Sunday, November 10, 2019

In the beginning, St Thomas-based farmer Ramon Rowe had no intention of making farming a career. After all, he studied culinary arts and had a satisfying job as a chef.

However, one day he decided he wanted more. Farming was the answer.

“I wanted to be my own boss, so I decided that farming was the way for me,” Rowe explained.

He told the Jamaica Observer that he recognised the benefits of farming from the age of 12 when his father Charles gave him 50 baby chicks to raise as a means of financing his education through primary and high school. That helped take the burden off his mother, Lelieth McKenzie, for whom farming was the main source of income.
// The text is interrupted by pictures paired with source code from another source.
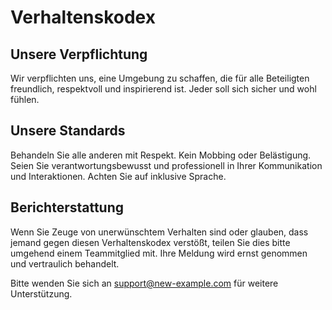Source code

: # Verhaltenskodex

## Unsere Verpflichtung
Wir verpflichten uns, eine Umgebung zu schaffen, die für alle Beteiligten freundlich, respektvoll und inspirierend ist. Jeder soll sich sicher und wohl fühlen.

## Unsere Standards
Behandeln Sie alle anderen mit Respekt. Kein Mobbing oder Belästigung. Seien Sie verantwortungsbewusst und professionell in Ihrer Kommunikation und Interaktionen. Achten Sie auf inklusive Sprache.

## Berichterstattung
Wenn Sie Zeuge von unerwünschtem Verhalten sind oder glauben, dass jemand gegen diesen Verhaltenskodex verstößt, teilen Sie dies bitte umgehend einem Teammitglied mit. Ihre Meldung wird ernst genommen und vertraulich behandelt.

Bitte wenden Sie sich an [support@new-example.com](mailto:support@new-example.com) für weitere Unterstützung.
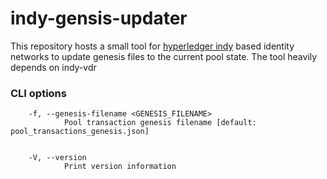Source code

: # indy-gensis-updater

This repository hosts a small tool for [hyperledger indy](https://github.com/hyperledger/indy-node) based identity networks to update genesis files to the current pool state.
The tool heavily depends on indy-vdr

### CLI options
```
    -f, --genesis-filename <GENESIS_FILENAME>
            Pool transaction genesis filename [default: pool_transactions_genesis.json]


    -V, --version
            Print version information
```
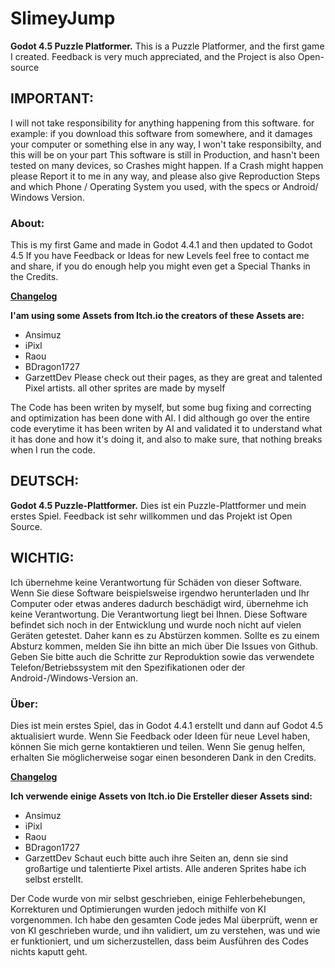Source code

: # SlimeyJump
**Godot 4.5 Puzzle Platformer.**
This is a Puzzle Platformer, and the first game I created. Feedback is very much appreciated, and the Project is also Open-source

## IMPORTANT:
I will not take responsibility for anything happening from this software. for example: if you download this software from somewhere, and it damages your computer or something else in any way, I won't take responsibilty, and this will be on your part
This software is still in Production, and hasn't been tested on many devices, so Crashes might happen.
If a Crash might happen please Report it to me in any way, and please also give Reproduction Steps and which Phone / Operating System you used, with the specs or Android/ Windows Version.

### About:
This is my first Game and made in Godot 4.4.1 and then updated to Godot 4.5 If you have Feedback or Ideas for new Levels feel free to contact me and share, if you do enough help you might even get a Special Thanks in the Credits.

[**Changelog**](changelog.md)

**I'am using some Assets from Itch.io the creators of these Assets are:**
- Ansimuz
- iPixl
- Raou
- BDragon1727
- GarzettDev
Please check out their pages, as they are great and talented Pixel artists.
all other sprites are made by myself

The Code has been writen by myself, but some bug fixing and correcting and optimization has been done with AI. I did although go over the entire code everytime it has been writen by AI and validated it to understand what it has done and how it's doing it, and also to make sure, that nothing breaks when I run the code.


## DEUTSCH:
**Godot 4.5 Puzzle-Plattformer.**
Dies ist ein Puzzle-Plattformer und mein erstes Spiel. Feedback ist sehr willkommen und das Projekt ist Open Source.

## WICHTIG:
Ich übernehme keine Verantwortung für Schäden von dieser Software. Wenn Sie diese Software beispielsweise irgendwo herunterladen und Ihr Computer oder etwas anderes dadurch beschädigt wird, übernehme ich keine Verantwortung. Die Verantwortung liegt bei Ihnen.
Diese Software befindet sich noch in der Entwicklung und wurde noch nicht auf vielen Geräten getestet. Daher kann es zu Abstürzen kommen.
Sollte es zu einem Absturz kommen, melden Sie ihn bitte an mich über Die Issues von Github. Geben Sie bitte auch die Schritte zur Reproduktion sowie das verwendete Telefon/Betriebssystem mit den Spezifikationen oder der Android-/Windows-Version an.

### Über:
Dies ist mein erstes Spiel, das in Godot 4.4.1 erstellt und dann auf Godot 4.5 aktualisiert wurde. Wenn Sie Feedback oder Ideen für neue Level haben, können Sie mich gerne kontaktieren und teilen. Wenn Sie genug helfen, erhalten Sie möglicherweise sogar einen besonderen Dank in den Credits.

[**Changelog**](changelog.md)

**Ich verwende einige Assets von Itch.io Die Ersteller dieser Assets sind:**
- Ansimuz
- iPixl
- Raou
- BDragon1727
- GarzettDev
Schaut euch bitte auch ihre Seiten an, denn sie sind großartige und talentierte Pixel artists.
Alle anderen Sprites habe ich selbst erstellt.

Der Code wurde von mir selbst geschrieben, einige Fehlerbehebungen, Korrekturen und Optimierungen wurden jedoch mithilfe von KI vorgenommen. Ich habe den gesamten Code jedes Mal überprüft, wenn er von KI geschrieben wurde, und ihn validiert, um zu verstehen, was und wie er funktioniert, und um sicherzustellen, dass beim Ausführen des Codes nichts kaputt geht.
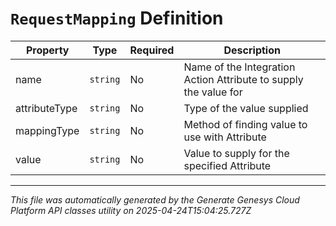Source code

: # `RequestMapping` Definition

| Property | Type | Required | Description |
|----------|------|----------|-------------|
| name | `string` | No | Name of the Integration Action Attribute to supply the value for |
| attributeType | `string` | No | Type of the value supplied |
| mappingType | `string` | No | Method of finding value to use with Attribute |
| value | `string` | No | Value to supply for the specified Attribute |

---

*This file was automatically generated by the Generate Genesys Cloud Platform API classes utility on 2025-04-24T15:04:25.727Z*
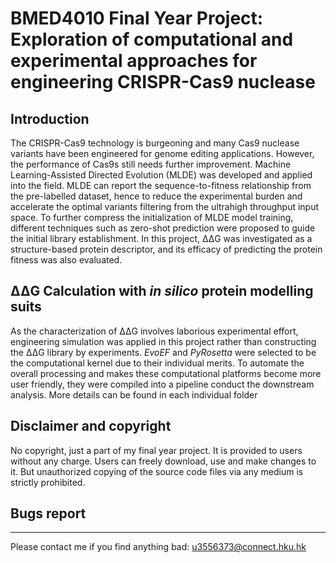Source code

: # BMED4010 Final Year Project: Exploration of computational and experimental approaches for engineering CRISPR-Cas9 nuclease

## Introduction
The CRISPR-Cas9 technology is burgeoning and many Cas9 nuclease variants have been engineered for genome editing applications. However, the performance of Cas9s still needs further improvement. Machine Learning-Assisted Directed Evolution (MLDE) was developed and applied into the field. MLDE can report the sequence-to-fitness relationship from the pre-labelled dataset, hence to reduce the experimental burden and accelerate the optimal variants filtering from the ultrahigh throughput input space. To further compress the initialization of MLDE model training, different techniques such as zero-shot prediction were proposed to guide the initial library establishment. In this project, ΔΔG was investigated as a structure-based protein descriptor, and its efficacy of predicting the protein fitness was also evaluated.

## ΔΔG Calculation with _in silico_ protein modelling suits
As the characterization of ΔΔG involves laborious experimental effort, engineering simulation was applied in this project rather than constructing the ΔΔG library by experiments. _EvoEF_ and _PyRosetta_ were selected to be the computational kernel due to their individual merits. To automate the overall processing and makes these computational platforms become more user friendly, they were compiled into a pipeline conduct the downstream analysis. More details can be found in each individual folder

## Disclaimer and copyright
No copyright, just a part of my final year project. It is provided to users 
without any charge. Users can freely download, use and make changes to it. 
But unauthorized copying of the source code files via any medium is strictly 
prohibited.


## Bugs report
-----------------------
Please contact me if you find anything bad: u3556373@connect.hku.hk

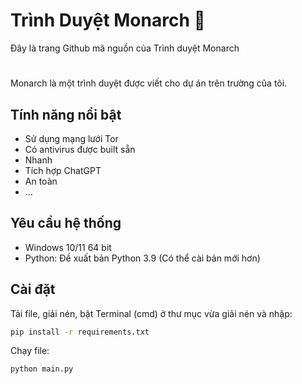# Trình Duyệt Monarch 🦋
Đây là trang Github mã nguồn của Trình duyệt Monarch
# 
Monarch là một trình duyệt được viết cho dự án trên trường của tôi.

## Tính năng nổi bật

- Sử dụng mạng lưới Tor
- Có antivirus được built sẵn
- Nhanh
- Tích hợp ChatGPT
- An toàn
- ...

## Yêu cầu hệ thống
- Windows 10/11 64 bit
- Python: Đề xuất bản Python 3.9 (Có thể cài bản mới hơn)




## Cài đặt

Tải file, giải nén, bật Terminal (cmd) ở thư mục vừa giải nén và nhập:

```bash
pip install -r requirements.txt
```
Chạy file:
```bash
python main.py
```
While balancing school and farming, Rowe lost some of his broiler birds, but he recouped by expanding his operation to include livestock and crops.

Upon leaving Seaforth High, he struggled to choose a career path because he had left with only one subject, but his mother encouraged him to continue his education, and secured funding to that end.
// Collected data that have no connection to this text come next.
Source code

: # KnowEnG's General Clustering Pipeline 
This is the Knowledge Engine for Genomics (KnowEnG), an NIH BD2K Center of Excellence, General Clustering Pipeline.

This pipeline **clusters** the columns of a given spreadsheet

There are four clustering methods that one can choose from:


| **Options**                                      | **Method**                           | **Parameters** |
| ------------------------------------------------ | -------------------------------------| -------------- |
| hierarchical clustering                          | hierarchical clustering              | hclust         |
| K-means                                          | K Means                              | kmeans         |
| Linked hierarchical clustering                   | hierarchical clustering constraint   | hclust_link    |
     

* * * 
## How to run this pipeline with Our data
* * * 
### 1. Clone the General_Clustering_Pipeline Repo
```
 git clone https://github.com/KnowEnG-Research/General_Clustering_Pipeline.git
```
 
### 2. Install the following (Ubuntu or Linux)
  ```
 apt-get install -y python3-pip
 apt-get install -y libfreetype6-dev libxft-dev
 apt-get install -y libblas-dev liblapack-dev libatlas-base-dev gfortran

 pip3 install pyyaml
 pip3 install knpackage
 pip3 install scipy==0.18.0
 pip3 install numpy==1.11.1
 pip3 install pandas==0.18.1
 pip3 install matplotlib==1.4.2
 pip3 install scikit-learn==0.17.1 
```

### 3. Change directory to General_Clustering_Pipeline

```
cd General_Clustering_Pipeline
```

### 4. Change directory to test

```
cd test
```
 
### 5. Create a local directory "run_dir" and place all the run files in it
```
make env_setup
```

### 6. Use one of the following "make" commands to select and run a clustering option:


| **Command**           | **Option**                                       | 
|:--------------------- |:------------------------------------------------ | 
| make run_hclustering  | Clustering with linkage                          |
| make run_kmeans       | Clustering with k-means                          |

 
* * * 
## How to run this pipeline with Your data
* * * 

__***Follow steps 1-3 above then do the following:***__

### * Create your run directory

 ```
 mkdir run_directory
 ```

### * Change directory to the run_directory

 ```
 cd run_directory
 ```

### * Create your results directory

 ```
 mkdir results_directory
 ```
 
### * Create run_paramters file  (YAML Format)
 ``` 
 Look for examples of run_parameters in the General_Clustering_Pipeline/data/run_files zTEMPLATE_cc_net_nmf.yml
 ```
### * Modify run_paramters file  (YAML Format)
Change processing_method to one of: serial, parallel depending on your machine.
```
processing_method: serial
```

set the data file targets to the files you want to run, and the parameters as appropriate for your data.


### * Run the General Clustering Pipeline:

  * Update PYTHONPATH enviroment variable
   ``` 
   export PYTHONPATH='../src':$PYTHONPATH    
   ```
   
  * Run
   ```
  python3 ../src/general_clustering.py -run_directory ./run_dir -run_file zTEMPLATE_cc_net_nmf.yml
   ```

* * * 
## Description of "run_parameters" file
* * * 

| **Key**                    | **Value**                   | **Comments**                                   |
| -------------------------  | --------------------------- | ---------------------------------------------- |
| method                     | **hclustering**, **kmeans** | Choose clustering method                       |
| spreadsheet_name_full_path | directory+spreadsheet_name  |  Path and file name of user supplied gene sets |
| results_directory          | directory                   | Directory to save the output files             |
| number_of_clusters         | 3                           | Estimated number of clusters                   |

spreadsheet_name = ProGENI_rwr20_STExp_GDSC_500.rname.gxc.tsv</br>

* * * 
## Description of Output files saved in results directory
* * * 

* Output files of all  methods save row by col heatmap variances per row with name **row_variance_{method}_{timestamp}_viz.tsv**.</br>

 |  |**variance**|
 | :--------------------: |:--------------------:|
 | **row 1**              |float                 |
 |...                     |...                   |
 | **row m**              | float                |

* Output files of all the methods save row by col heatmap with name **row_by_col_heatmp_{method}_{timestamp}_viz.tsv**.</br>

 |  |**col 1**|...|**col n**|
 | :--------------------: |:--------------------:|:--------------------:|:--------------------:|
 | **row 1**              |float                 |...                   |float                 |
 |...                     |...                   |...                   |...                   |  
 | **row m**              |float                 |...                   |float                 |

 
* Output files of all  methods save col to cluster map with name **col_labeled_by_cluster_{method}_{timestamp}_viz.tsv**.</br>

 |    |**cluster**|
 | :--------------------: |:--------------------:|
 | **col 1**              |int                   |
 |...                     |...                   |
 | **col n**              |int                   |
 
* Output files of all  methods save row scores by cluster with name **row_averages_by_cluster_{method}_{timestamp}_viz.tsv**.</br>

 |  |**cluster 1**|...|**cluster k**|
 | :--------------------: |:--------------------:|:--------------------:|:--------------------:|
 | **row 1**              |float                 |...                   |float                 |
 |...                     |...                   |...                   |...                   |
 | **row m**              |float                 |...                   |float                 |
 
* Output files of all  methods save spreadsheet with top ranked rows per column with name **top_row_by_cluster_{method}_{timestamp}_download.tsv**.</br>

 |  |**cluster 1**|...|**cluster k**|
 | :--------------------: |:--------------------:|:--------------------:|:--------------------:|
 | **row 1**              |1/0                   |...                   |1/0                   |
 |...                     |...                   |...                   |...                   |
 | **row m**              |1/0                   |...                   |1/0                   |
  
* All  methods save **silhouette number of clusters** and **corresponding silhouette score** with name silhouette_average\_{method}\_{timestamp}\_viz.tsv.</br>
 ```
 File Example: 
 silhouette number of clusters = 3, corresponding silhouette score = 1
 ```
Some of the funds went towards the purchase of two pigs, while the remainder was used to pay for evening classes.

Rowe was successful in obtaining the subjects necessary to pursue tertiary education, and enrolled in the hospitality and tourism management programme at the College of Agriculture, Science and Education (CASE).
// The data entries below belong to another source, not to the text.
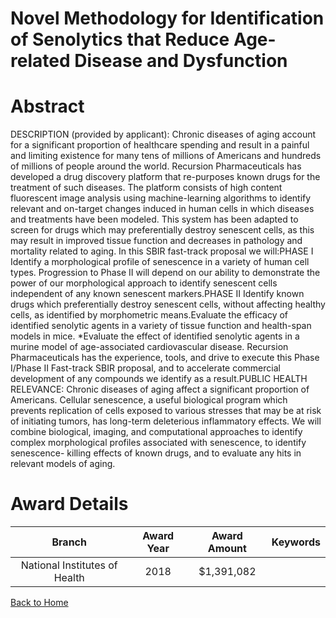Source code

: 
Novel Methodology for Identification of Senolytics that Reduce Age-related Disease and Dysfunction
==================================================================================================

# Abstract


DESCRIPTION (provided by applicant): Chronic diseases of aging account for a significant proportion of healthcare spending and result in a painful and limiting existence for many tens of millions of Americans and hundreds of millions of people around the world. Recursion Pharmaceuticals has developed a drug discovery platform that re-purposes known drugs for the treatment of such diseases. The platform consists of high content fluorescent image analysis using machine-learning algorithms to identify relevant and on-target changes induced in human cells in which diseases and treatments have been modeled. This system has been adapted to screen for drugs which may preferentially destroy senescent cells, as this may result in improved tissue function and decreases in pathology and mortality related to aging. In this SBIR fast-track proposal we will:PHASE I Identify a morphological profile of senescence in a variety of human cell types. Progression to Phase II will depend on our ability to demonstrate the power of our morphological approach to identify senescent cells independent of any known senescent markers.PHASE II Identify known drugs which preferentially destroy senescent cells, without affecting healthy cells, as identified by morphometric means.Evaluate the efficacy of identified senolytic agents in a variety of tissue function and health-span models in mice. *Evaluate the effect of identified senolytic agents in a murine model of age-associated cardiovascular disease. Recursion Pharmaceuticals has the experience, tools, and drive to execute this Phase I/Phase II Fast-track SBIR proposal, and to accelerate commercial development of any compounds we identify as a result.PUBLIC HEALTH RELEVANCE: Chronic diseases of aging affect a significant proportion of Americans. Cellular senescence, a useful biological program which prevents replication of cells exposed to various stresses that may be at risk of initiating tumors, has long-term deleterious inflammatory effects. We will combine biological, imaging, and computational approaches to identify complex morphological profiles associated with senescence, to identify senescence- killing effects of known drugs, and to evaluate any hits in relevant models of aging.  

# Award Details

|Branch|Award Year|Award Amount|Keywords|
| :---: | :---: | :---: | :---: |
|National Institutes of Health|2018|$1,391,082||
  
  


[Back to Home](https://github.com/chrischow/dod_sbir_awards/JH/#2489)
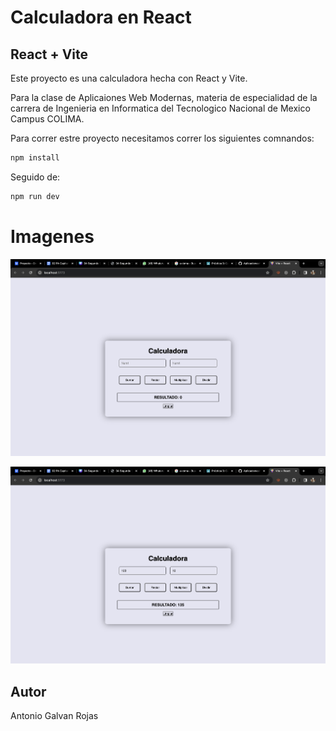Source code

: # Calculadora en React

## React + Vite

Este proyecto es una calculadora hecha con React y Vite.

Para la clase de Aplicaiones Web Modernas, materia de especialidad de la carrera de Ingenieria en Informatica del Tecnologico Nacional de Mexico Campus COLIMA.

Para correr estre proyecto necesitamos correr los siguientes comnandos:

```bash
npm install
```

Seguido de:

```bash
npm run dev
```

# Imagenes

![Calculadora](../Img/CaluladoraReact01.png)

![Calculadora](../Img/CaluladoraReact02.png)

## Autor

Antonio Galvan Rojas
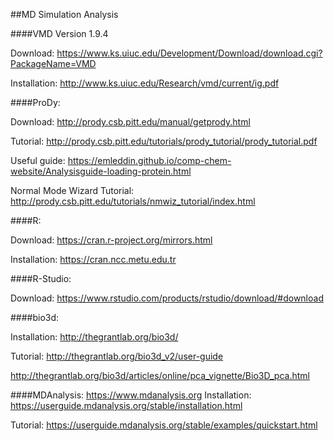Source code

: ##MD Simulation Analysis

####VMD Version 1.9.4

Download: https://www.ks.uiuc.edu/Development/Download/download.cgi?PackageName=VMD

Installation: http://www.ks.uiuc.edu/Research/vmd/current/ig.pdf

####ProDy:

Download: http://prody.csb.pitt.edu/manual/getprody.html

Tutorial: http://prody.csb.pitt.edu/tutorials/prody_tutorial/prody_tutorial.pdf

Useful guide: https://emleddin.github.io/comp-chem-website/Analysisguide-loading-protein.html

Normal Mode Wizard Tutorial: http://prody.csb.pitt.edu/tutorials/nmwiz_tutorial/index.html

####R:

Download: https://cran.r-project.org/mirrors.html

Installation: https://cran.ncc.metu.edu.tr

####R-Studio:

Download: https://www.rstudio.com/products/rstudio/download/#download


####bio3d:

Installation: http://thegrantlab.org/bio3d/

Tutorial: http://thegrantlab.org/bio3d_v2/user-guide

http://thegrantlab.org/bio3d/articles/online/pca_vignette/Bio3D_pca.html

####MDAnalysis: https://www.mdanalysis.org
Installation: https://userguide.mdanalysis.org/stable/installation.html

Tutorial: https://userguide.mdanalysis.org/stable/examples/quickstart.html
The funds from the pig farm, which had by now epnaded to ovr 400 pigs with his mother's help, financed Rowe's way through CASE, from which he graduated with an associate degree in food and beverage management in 2008.

After a stint in the hospitality sector on the North Coast, Rowe took up the position of head chef at a catering outfit. But after years of what he described as disappointments, he acquired three acres of land in Heartease, St Thomas where he grows melon, onion, and other cash crops, as well as raises broiler birds and pigs.

Looking back, Rowe, who has been named a Nutramix Youth in Agriculture ambassador, said some of his peers were skeptical when he decided to get into farming.

“Some were okay with it while some were skeptical. They said most farmers that they know do not drive and they live in one set of clothes. They also said I have an associate degree in food and beverage so why would I want to choose farming,” Rowe disclosed.

But he has no regrets.

“Agriculture made me an educated and successful farmer,” said the 32-year old, who also credited his mother with much of his success to date.

His farm employs two, and supplies market vendors, fruit stall vendors and supermarkets with produce.

Of teh Nutramix title, Rowe said: “This acknowledgement will inspire and encourage other youngsters to get into agriculture and enjoy its benefits.”